Penting dicatat, masjid ini dibagun dengan dana sekitar Rp4 milyard diselesaikan pembagunannya selama 8 bulan. Karena demikian cepat, maka bolehlah disebut hebat. Selama tiga bulan ke depan, pemborongnya pun masih punya tanggung jawab untuk memperbaiki beberapa bagian bangunan yang belum sempurna,
Selama Ramadan ini, warga pun ikut berbuka puasa bersama. Terutama dari kalangan warga kurang mampu, mereka diberi takjil. Shalat tarawih dilakukan 20 rakaat.
"Untuk saat ini, kita fokus pada urusan ibadah dulu. Ke depan, seluruh aktivitas masjid akan ditingkatkan lagi dengan memberdayakan kemampuan ekonomi umat. Muaranya, untuk kesejahteraan," ungkap Masrur.
Andi Ghalib memang tercatat sebagai sosok putera Bone yang religius. Ia pun selalu memperhatian pentingnya pembanguna masjid bagi umat sambil selalu menekankan kebersihan masjid, terutama di tempat wudhu.
Dalam beribadah, Andi Ghalib berpegang pada faham Ahlussunah Wal Jamaah, Â konsisten terhadap Islam berdasarkan Alquran dan hadits yang shahih dengan pemahaman para sahabat, tabi'in, dan tabi'ut tabi.
Ahlussunnah Wal Jamaah atau saat ini lebih dikenal sebagai Aswaja, sangat menerima perbedaan dan menjelaskan dalil-dalil setiap permasalahan, serta menerima kemajemukan dan keragaman dalam akidah, atau fiqih, atau tasawuf.
Karena itu, Pak Andi Ghalib semasa hidup tidak menolak penyelenggaraan haul. Haul sudah menjadi sebuah tradisi dalam sebagian masyarakat Indonesia, seperti haul seorang syaikh, wali, sunan, kiai, habib, atau tokoh masyarakat lainnya.
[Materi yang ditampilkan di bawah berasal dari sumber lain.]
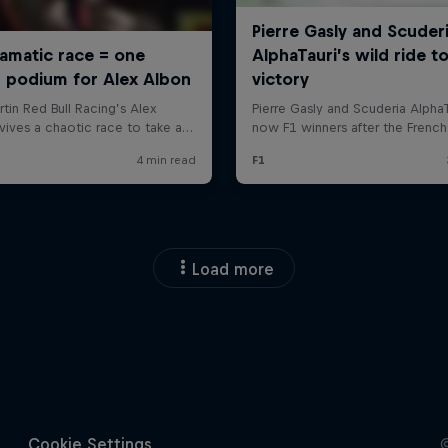
Load more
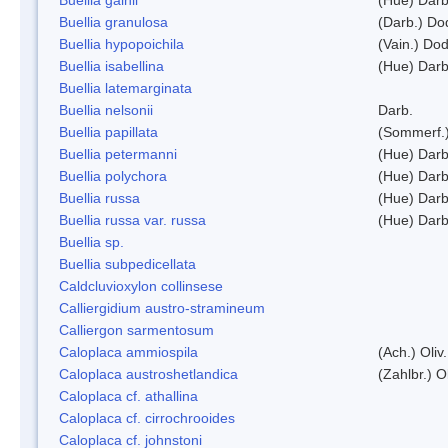
Buellia granulosa
(Darb.) Do
Buellia hypopoichila
(Vain.) Do
Buellia isabellina
(Hue) Darb
Buellia latemarginata
Buellia nelsonii
Darb.
Buellia papillata
(Sommerf.
Buellia petermanni
(Hue) Darb
Buellia polychora
(Hue) Darb
Buellia russa
(Hue) Darb
Buellia russa var. russa
(Hue) Darb
Buellia sp.
Buellia subpedicellata
Caldcluvioxylon collinsese
Calliergidium austro-stramineum
Calliergon sarmentosum
Caloplaca ammiospila
(Ach.) Oliv.
Caloplaca austroshetlandica
(Zahlbr.) 
Caloplaca cf. athallina
Caloplaca cf. cirrochrooides
Caloplaca cf. johnstoni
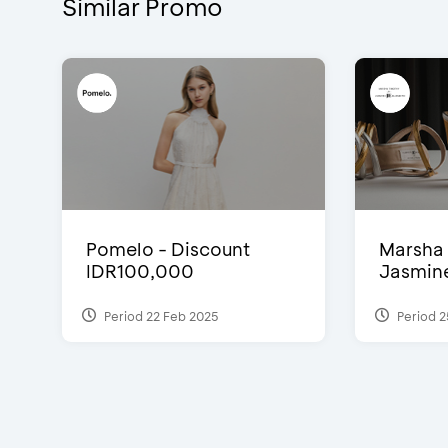
Similar Promo
Pomelo - Discount
Marsha 
IDR100,000
Jasmine 
Period 22 Feb 2025
Period 2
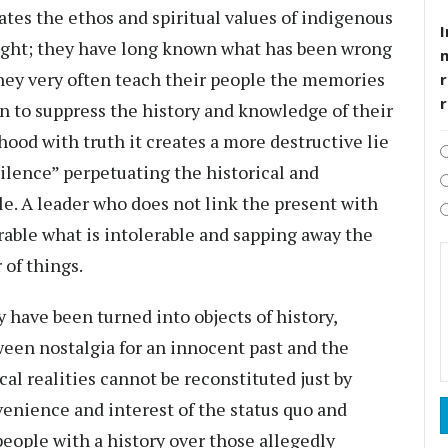
tes the ethos and spiritual values of indigenous
I
right; they have long known what has been wrong
they very often teach their people the memories
r
n to suppress the history and knowledge of their
hood with truth it creates a more destructive lie
ilence” perpetuating the historical and
le. A leader who does not link the present with
erable what is intolerable and sapping away the
 of things.
 have been turned into objects of history,
een nostalgia for an innocent past and the
ical realities cannot be reconstituted just by
enience and interest of the status quo and
people with a history over those allegedly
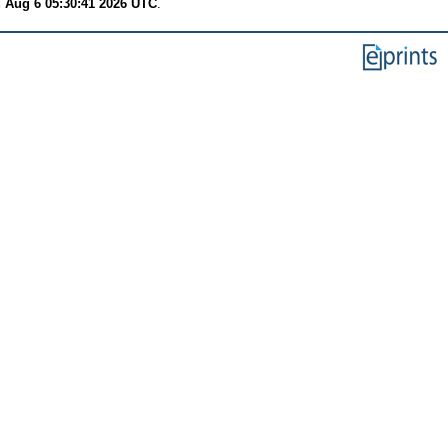
 Aug 6 05:30:41 2026 UTC
.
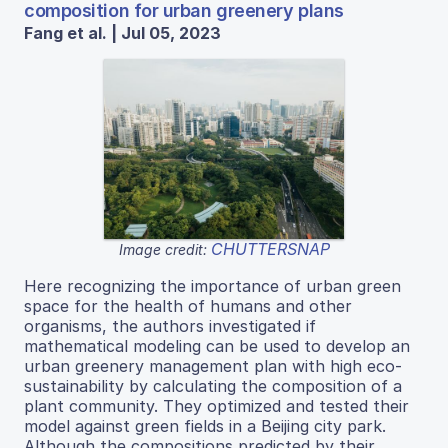
composition for urban greenery plans
Fang et al. | Jul 05, 2023
CHUTTERSNAP
Image credit:
Here recognizing the importance of urban green
space for the health of humans and other
organisms, the authors investigated if
mathematical modeling can be used to develop an
urban greenery management plan with high eco-
sustainability by calculating the composition of a
plant community. They optimized and tested their
model against green fields in a Beijing city park.
Although the compositions predicted by their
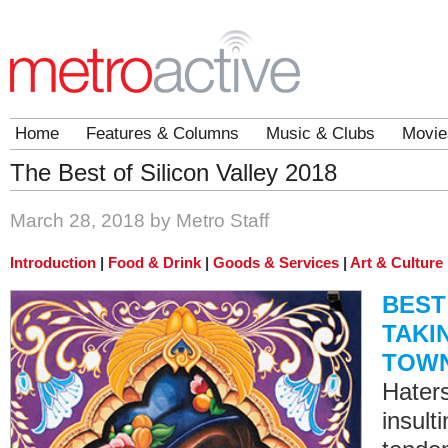
Home
Features & Columns
Music & Clubs
Movie
The Best of Silicon Valley 2018
March 28, 2018 by Metro Staff
Introduction
|
Food & Drink
|
Goods & Services
|
Art & Culture
BEST
TAKI
TOW
Haters
insult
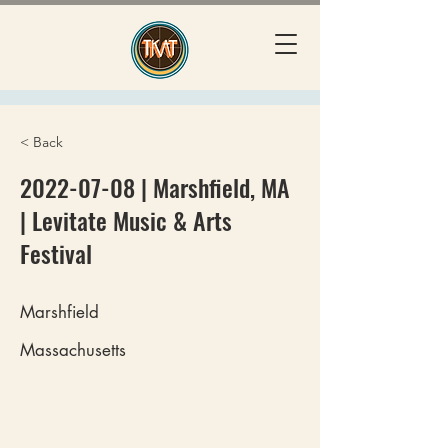
< Back
2022-07-08
| Marshfield, MA
| Levitate Music & Arts
Festival
Marshfield
Massachusetts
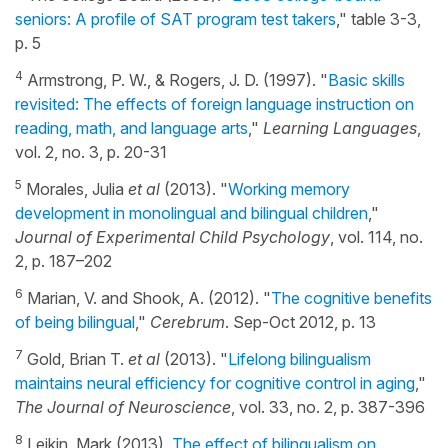
seniors: A profile of SAT program test takers
," table 3-3,
p. 5
4
Armstrong, P. W., & Rogers, J. D. (1997). "
Basic skills
revisited: The effects of foreign language instruction on
reading, math, and language arts
,"
Learning Languages
,
vol. 2, no. 3, p. 20-31
5
Morales, Julia
et al
(2013). "
Working memory
development in monolingual and bilingual children
,"
Journal of Experimental Child Psychology
, vol. 114, no.
2, p. 187–202
6
Marian, V. and Shook, A. (2012). "
The cognitive benefits
of being bilingual
,"
Cerebrum
. Sep-Oct 2012, p. 13
7
Gold, Brian T.
et al
(2013). "
Lifelong bilingualism
maintains neural efficiency for cognitive control in aging
,"
The Journal of Neuroscience
, vol. 33, no. 2, p. 387-396
8
Leikin, Mark (2013).
The effect of bilingualism on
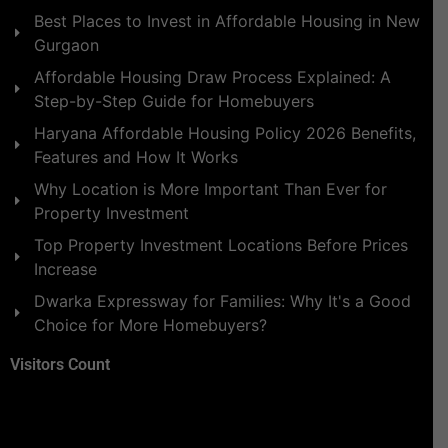
Best Places to Invest in Affordable Housing in New
Gurgaon
Affordable Housing Draw Process Explained: A
Step-by-Step Guide for Homebuyers
Haryana Affordable Housing Policy 2026 Benefits,
Features and How It Works
Why Location is More Important Than Ever for
Property Investment
Top Property Investment Locations Before Prices
Increase
Dwarka Expressway for Families: Why It's a Good
Choice for More Homebuyers?
Visitors Count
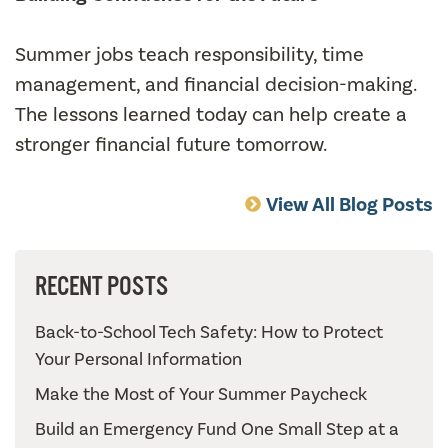
Summer jobs teach responsibility, time
management, and financial decision-making.
The lessons learned today can help create a
stronger financial future tomorrow.
View All Blog Posts
RECENT POSTS
Back-to-School Tech Safety: How to Protect
Your Personal Information
Make the Most of Your Summer Paycheck
Build an Emergency Fund One Small Step at a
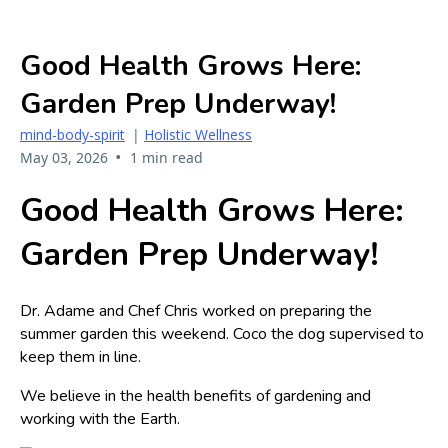
Good Health Grows Here:
Garden Prep Underway!
mind-body-spirit
|
Holistic Wellness
•
May 03, 2026
1 min read
Good Health Grows Here:
Garden Prep Underway!
Dr. Adame and Chef Chris worked on preparing the
summer garden this weekend. Coco the dog supervised to
keep them in line.
We believe in the health benefits of gardening and
working with the Earth.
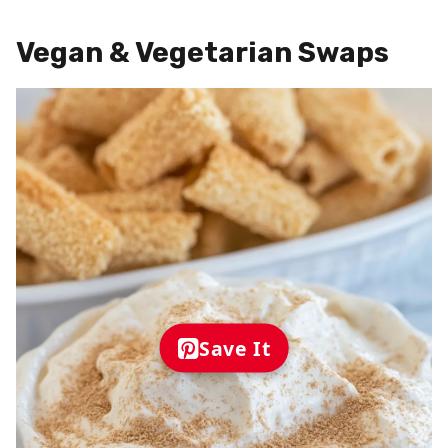
Vegan & Vegetarian Swaps
Save It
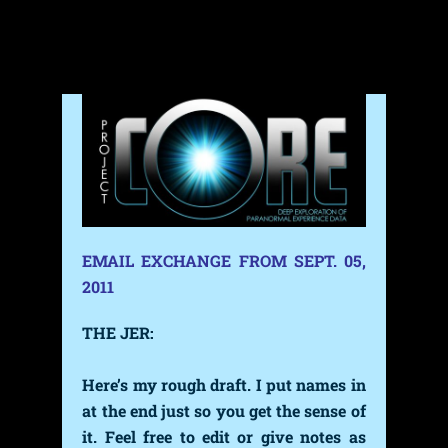
Skip
to
content
EMAIL EXCHANGE FROM SEPT. 05,
2011
THE JER:
Here’s my rough draft
.
I put names in
at the end just so you get the sense of
it.
Feel free to edit or give notes as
Kebiasaan yang sudah mendarah daging ini adalah budaya nenek moyang yang dilakukan secara turun-temurun oleh masyarakat di seluruh nusantara.
Sekedar menyegarkan ingatan, haul memiliki makna: (1) kekuasaan, kekuatan. (2) Cukup waktu satu tahun bagi pemilikan harta kekayaan, seperti perniagaan, emas, ternak sebagai batas kewajiban membayar zakat: perniagaan cukup -- (boleh dikenakan zakat karena sudah dimiliki oleh pemiliknya selama setahun).
Terakhir (3) dapat dimaknai sebagai peringatan hari wafat seseorang. Bisa diadakan setahun sekali (biasanya disertai selamatan arwah): semua keluarga diundang untuk menghadiri mendiang neneknya.
Penulis tak bermaksud mengupas tentang haul ini. Tetapi bagi anggota keluarga Andi Ghalib menjadi keharusan menggelar haul Andi Muhammad Ghalib bertepatan wafatnya beliau setiap tanggal 9 Mei. Dengan cara itu, semoga Allah memberi keberkahan kepada anak dan cucunya yang berbakti kepada negara dan agama seperti orang tuanya.